INFORMATION PROVIDED
╔══
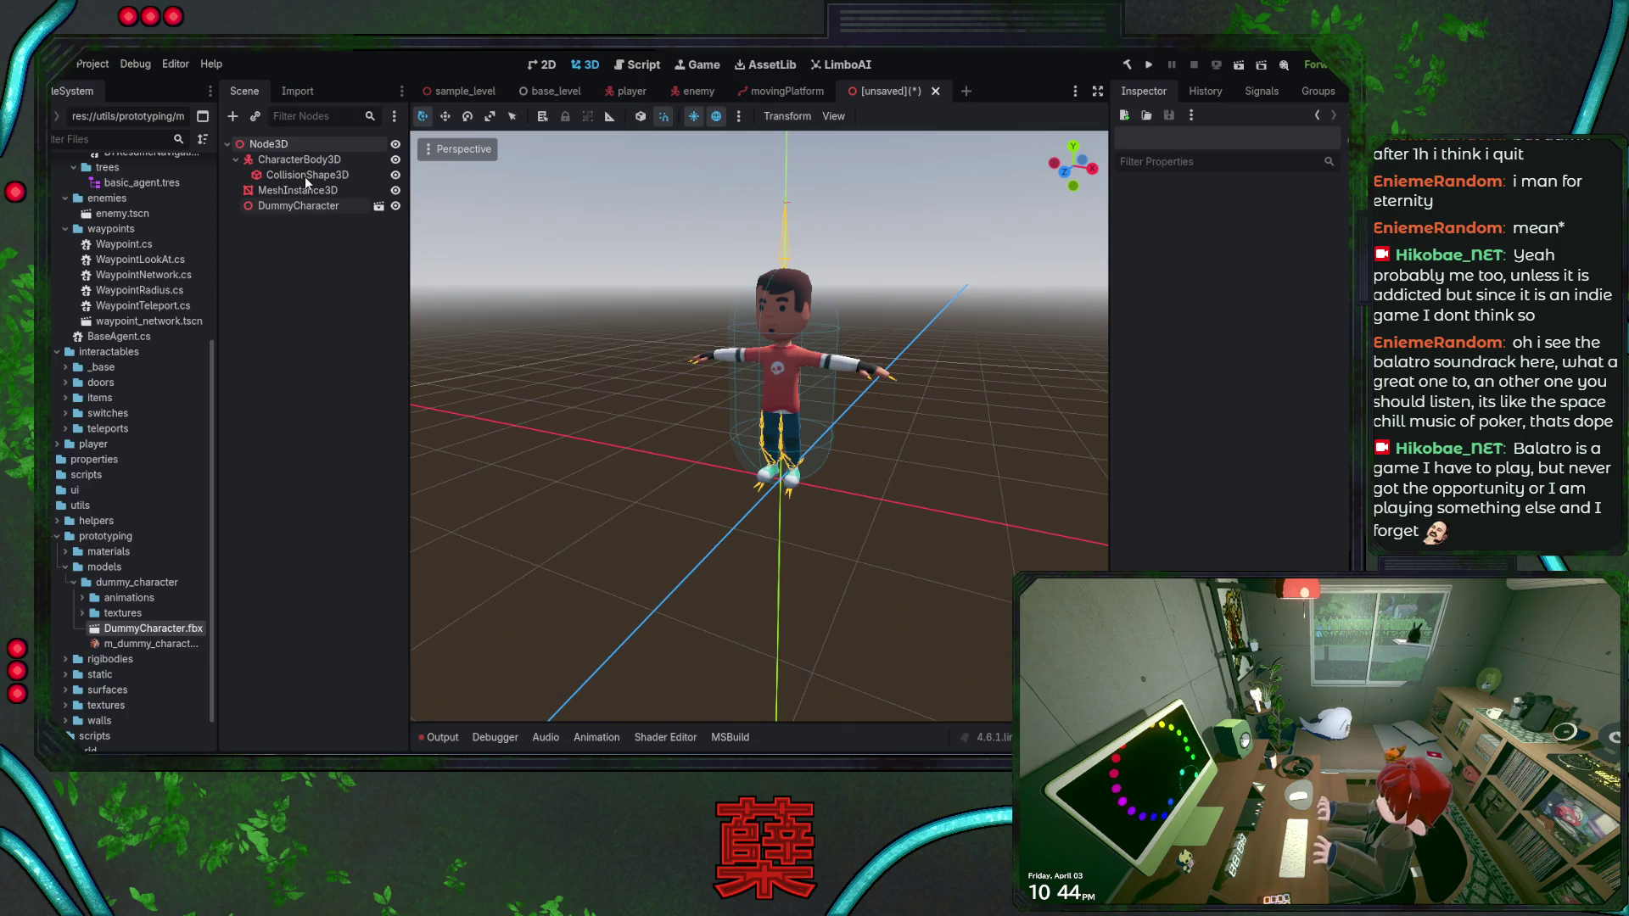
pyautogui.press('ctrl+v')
╚══
╔══
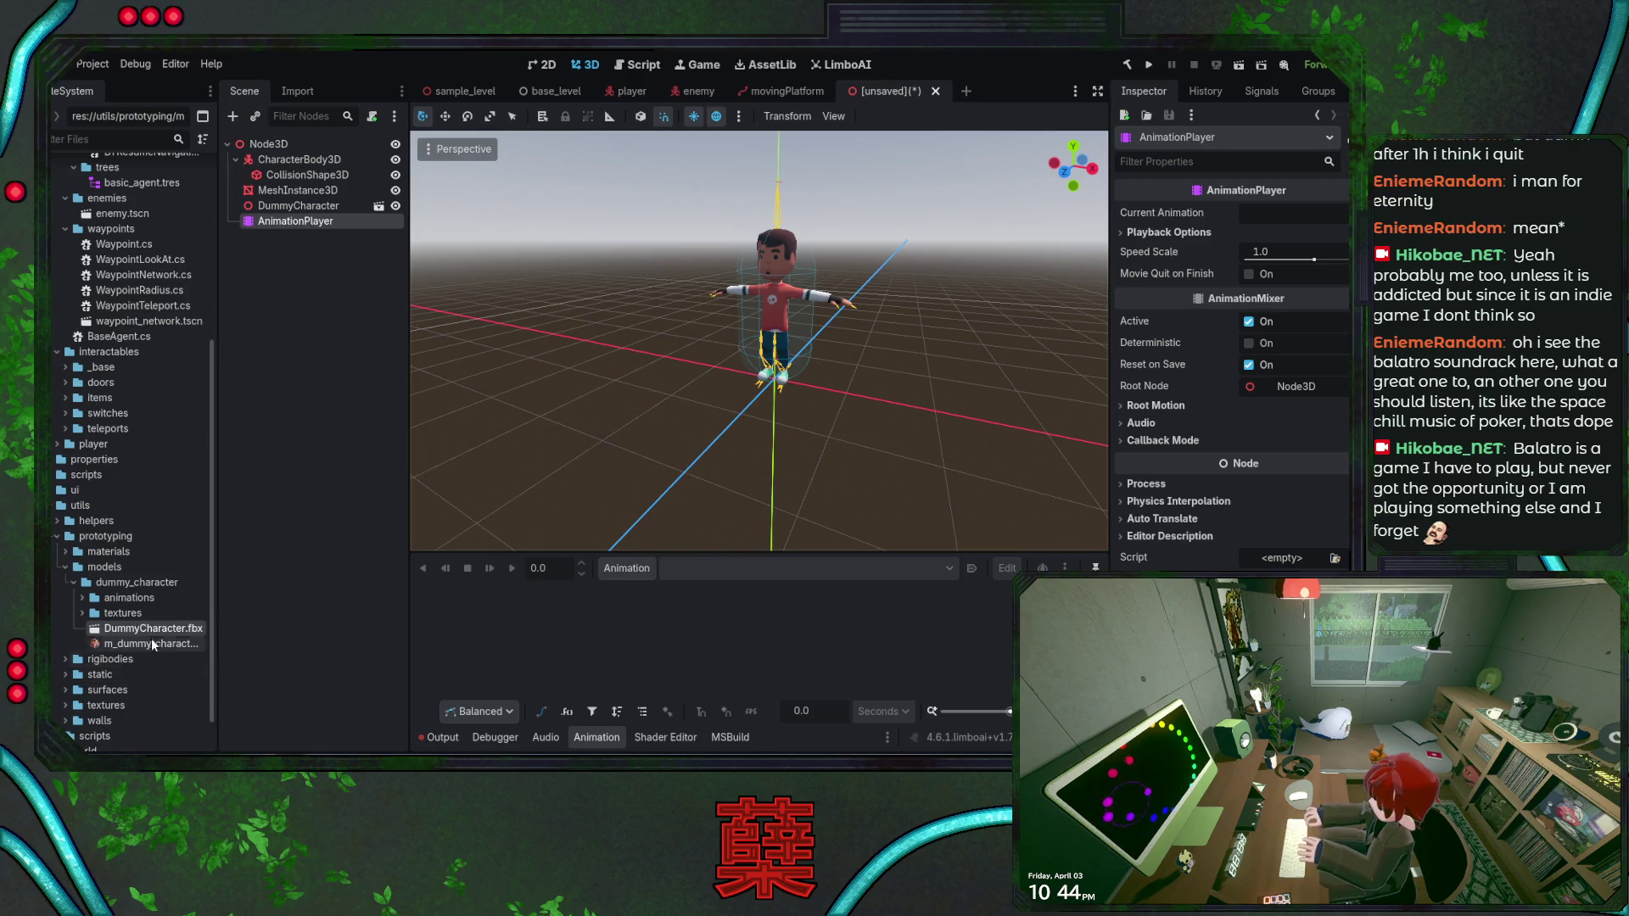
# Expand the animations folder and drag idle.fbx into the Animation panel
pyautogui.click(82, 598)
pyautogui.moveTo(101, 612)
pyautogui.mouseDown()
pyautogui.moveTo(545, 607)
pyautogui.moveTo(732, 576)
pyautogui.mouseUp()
╚══
EXERCISE PROMPT
Look through the entries, and return every line that the word "pyautogui" appears in.

ANSWER SECTION
pyautogui.press('ctrl+v')
pyautogui.click(82, 598)
pyautogui.moveTo(101, 612)
pyautogui.mouseDown()
pyautogui.moveTo(545, 607)
pyautogui.moveTo(732, 576)
pyautogui.mouseUp()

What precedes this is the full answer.